| SOURCE DATA |
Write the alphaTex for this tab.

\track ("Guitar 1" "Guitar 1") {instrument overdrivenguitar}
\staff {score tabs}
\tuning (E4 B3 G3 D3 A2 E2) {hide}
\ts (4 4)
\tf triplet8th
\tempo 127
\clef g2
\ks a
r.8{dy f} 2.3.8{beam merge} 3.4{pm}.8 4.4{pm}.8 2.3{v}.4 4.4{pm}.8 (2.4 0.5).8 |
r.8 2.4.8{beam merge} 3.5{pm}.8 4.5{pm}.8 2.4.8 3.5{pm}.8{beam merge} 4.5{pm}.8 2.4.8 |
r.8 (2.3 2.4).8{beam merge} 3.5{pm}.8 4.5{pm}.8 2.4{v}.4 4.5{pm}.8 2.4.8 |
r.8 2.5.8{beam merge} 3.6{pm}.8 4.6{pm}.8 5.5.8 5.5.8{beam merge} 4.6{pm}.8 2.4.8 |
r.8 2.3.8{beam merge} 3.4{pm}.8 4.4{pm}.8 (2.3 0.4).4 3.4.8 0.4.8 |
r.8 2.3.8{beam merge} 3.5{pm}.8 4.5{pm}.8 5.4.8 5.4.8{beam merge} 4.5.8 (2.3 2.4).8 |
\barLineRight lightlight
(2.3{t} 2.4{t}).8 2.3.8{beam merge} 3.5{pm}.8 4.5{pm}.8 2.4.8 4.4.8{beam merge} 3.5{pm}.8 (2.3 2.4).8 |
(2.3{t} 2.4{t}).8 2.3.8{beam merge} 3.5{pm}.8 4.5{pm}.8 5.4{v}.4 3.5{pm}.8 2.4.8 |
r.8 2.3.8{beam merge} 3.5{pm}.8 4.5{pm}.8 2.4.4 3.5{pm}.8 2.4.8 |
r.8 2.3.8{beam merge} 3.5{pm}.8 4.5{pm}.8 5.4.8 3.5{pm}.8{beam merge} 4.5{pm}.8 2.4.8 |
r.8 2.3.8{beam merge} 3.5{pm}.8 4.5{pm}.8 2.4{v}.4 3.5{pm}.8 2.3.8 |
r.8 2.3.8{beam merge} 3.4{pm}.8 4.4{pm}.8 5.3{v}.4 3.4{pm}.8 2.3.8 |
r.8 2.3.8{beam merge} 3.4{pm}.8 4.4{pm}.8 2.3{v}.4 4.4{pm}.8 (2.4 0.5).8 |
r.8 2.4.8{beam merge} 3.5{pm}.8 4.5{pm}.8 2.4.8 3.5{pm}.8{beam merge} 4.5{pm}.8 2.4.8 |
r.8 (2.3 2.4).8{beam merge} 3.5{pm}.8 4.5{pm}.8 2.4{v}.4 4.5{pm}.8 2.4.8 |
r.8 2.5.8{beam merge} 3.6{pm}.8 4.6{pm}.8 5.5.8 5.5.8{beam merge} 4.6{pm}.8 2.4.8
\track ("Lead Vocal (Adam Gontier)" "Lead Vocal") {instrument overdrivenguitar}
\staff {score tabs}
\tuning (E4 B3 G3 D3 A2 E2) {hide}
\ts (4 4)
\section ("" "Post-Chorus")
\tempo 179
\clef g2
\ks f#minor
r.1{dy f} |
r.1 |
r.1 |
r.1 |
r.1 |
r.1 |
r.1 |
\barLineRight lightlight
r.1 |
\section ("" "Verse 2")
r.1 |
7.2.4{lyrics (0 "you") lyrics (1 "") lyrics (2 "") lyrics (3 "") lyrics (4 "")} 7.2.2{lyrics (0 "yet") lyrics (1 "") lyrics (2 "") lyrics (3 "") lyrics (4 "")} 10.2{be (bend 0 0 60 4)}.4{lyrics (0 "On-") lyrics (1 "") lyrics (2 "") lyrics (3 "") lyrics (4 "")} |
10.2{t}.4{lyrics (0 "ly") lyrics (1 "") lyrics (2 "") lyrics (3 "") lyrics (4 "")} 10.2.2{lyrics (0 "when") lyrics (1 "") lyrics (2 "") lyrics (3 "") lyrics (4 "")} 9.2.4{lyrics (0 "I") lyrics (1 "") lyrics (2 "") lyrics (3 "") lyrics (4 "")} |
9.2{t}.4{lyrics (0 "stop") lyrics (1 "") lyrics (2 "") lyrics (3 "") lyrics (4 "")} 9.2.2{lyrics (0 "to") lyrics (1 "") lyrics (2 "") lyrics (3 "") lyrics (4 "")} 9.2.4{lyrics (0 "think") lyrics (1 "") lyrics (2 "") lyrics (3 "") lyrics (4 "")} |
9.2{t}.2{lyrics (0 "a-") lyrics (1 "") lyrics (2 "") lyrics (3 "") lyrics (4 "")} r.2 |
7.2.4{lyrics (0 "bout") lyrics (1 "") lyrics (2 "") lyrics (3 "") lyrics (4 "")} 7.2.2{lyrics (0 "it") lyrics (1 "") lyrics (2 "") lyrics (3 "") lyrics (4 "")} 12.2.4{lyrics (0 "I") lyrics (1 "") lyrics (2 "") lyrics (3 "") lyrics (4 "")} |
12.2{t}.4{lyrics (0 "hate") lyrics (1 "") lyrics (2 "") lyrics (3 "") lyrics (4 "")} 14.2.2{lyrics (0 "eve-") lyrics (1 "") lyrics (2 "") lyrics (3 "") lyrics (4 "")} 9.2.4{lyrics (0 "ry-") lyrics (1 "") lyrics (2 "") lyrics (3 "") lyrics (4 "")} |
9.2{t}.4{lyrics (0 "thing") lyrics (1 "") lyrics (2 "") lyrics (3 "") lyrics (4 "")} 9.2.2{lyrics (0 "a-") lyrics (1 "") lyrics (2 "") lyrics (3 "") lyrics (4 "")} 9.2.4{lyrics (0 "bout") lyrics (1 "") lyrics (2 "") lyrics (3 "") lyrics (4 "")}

| WHAT THIS TASK INVOLVES |
Which lines above contain the string "bout"? Pull out only those lines and copy each one in full; capitalization must match.

| ANSWER TO THIS EXERCISE |
7.2.4{lyrics (0 "bout") lyrics (1 "") lyrics (2 "") lyrics (3 "") lyrics (4 "")} 7.2.2{lyrics (0 "it") lyrics (1 "") lyrics (2 "") lyrics (3 "") lyrics (4 "")} 12.2.4{lyrics (0 "I") lyrics (1 "") lyrics (2 "") lyrics (3 "") lyrics (4 "")} |
9.2{t}.4{lyrics (0 "thing") lyrics (1 "") lyrics (2 "") lyrics (3 "") lyrics (4 "")} 9.2.2{lyrics (0 "a-") lyrics (1 "") lyrics (2 "") lyrics (3 "") lyrics (4 "")} 9.2.4{lyrics (0 "bout") lyrics (1 "") lyrics (2 "") lyrics (3 "") lyrics (4 "")}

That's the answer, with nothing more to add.